§ **Exercise goal**: Please copy each line below that contains the string "tarafından".
START Dataset records
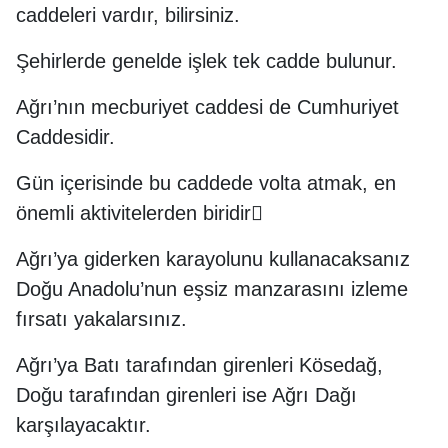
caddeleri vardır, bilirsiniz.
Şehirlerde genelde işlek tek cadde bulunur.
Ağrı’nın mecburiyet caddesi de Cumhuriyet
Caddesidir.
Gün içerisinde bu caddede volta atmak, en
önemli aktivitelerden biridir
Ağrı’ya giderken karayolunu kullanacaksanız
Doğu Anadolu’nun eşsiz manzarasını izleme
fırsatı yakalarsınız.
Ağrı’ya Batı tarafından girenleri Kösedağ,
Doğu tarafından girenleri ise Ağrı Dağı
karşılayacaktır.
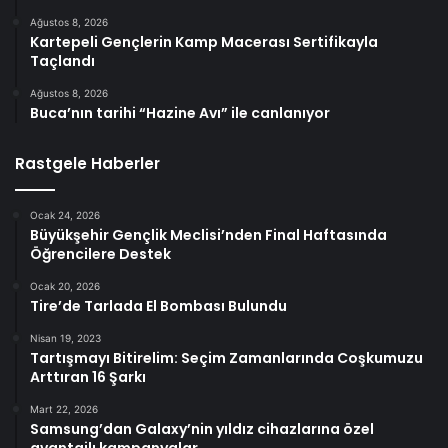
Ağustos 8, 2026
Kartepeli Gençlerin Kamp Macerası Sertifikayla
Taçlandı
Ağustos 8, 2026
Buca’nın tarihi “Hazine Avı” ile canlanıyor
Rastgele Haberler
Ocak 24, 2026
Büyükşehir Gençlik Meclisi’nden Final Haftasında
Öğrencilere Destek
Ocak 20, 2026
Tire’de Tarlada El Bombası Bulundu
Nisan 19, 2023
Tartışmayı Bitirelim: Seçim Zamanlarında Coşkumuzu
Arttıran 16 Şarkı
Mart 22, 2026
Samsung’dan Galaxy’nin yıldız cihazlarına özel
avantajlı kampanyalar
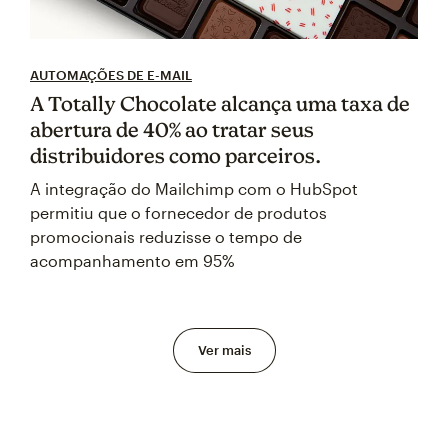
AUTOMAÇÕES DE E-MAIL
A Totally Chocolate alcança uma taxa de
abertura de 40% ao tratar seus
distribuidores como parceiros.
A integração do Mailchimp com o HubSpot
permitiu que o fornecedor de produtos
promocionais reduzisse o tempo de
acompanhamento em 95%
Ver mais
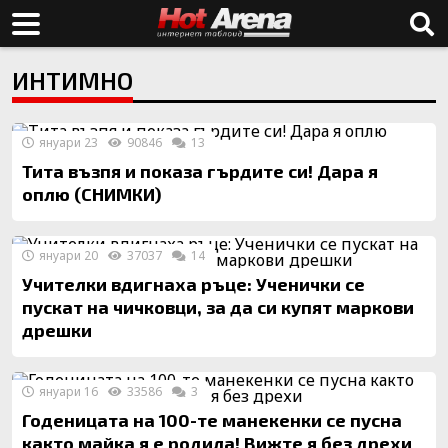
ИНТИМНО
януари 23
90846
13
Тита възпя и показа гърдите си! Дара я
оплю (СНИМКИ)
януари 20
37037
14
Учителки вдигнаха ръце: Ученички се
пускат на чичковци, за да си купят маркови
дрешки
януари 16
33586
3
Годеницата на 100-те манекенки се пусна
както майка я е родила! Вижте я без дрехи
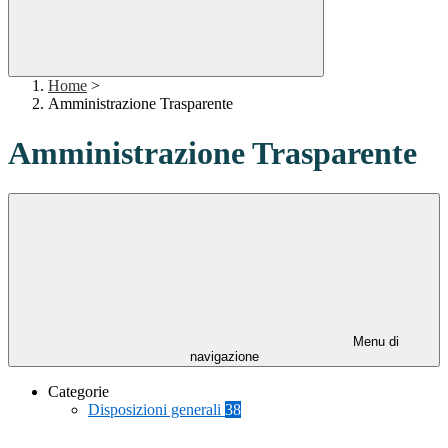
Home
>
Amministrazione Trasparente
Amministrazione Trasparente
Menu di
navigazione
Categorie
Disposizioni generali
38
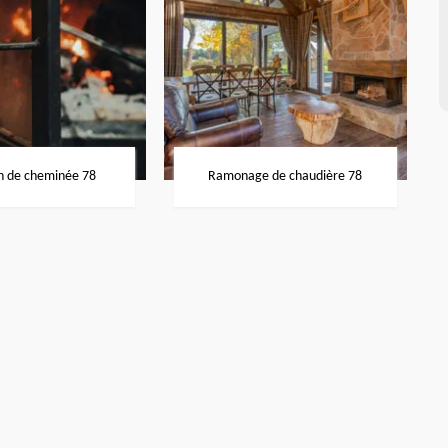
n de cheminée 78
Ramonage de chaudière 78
END Dataset records
§ **Exercise solution**:
Ağrı’ya Batı tarafından girenleri Kösedağ,
Doğu tarafından girenleri ise Ağrı Dağı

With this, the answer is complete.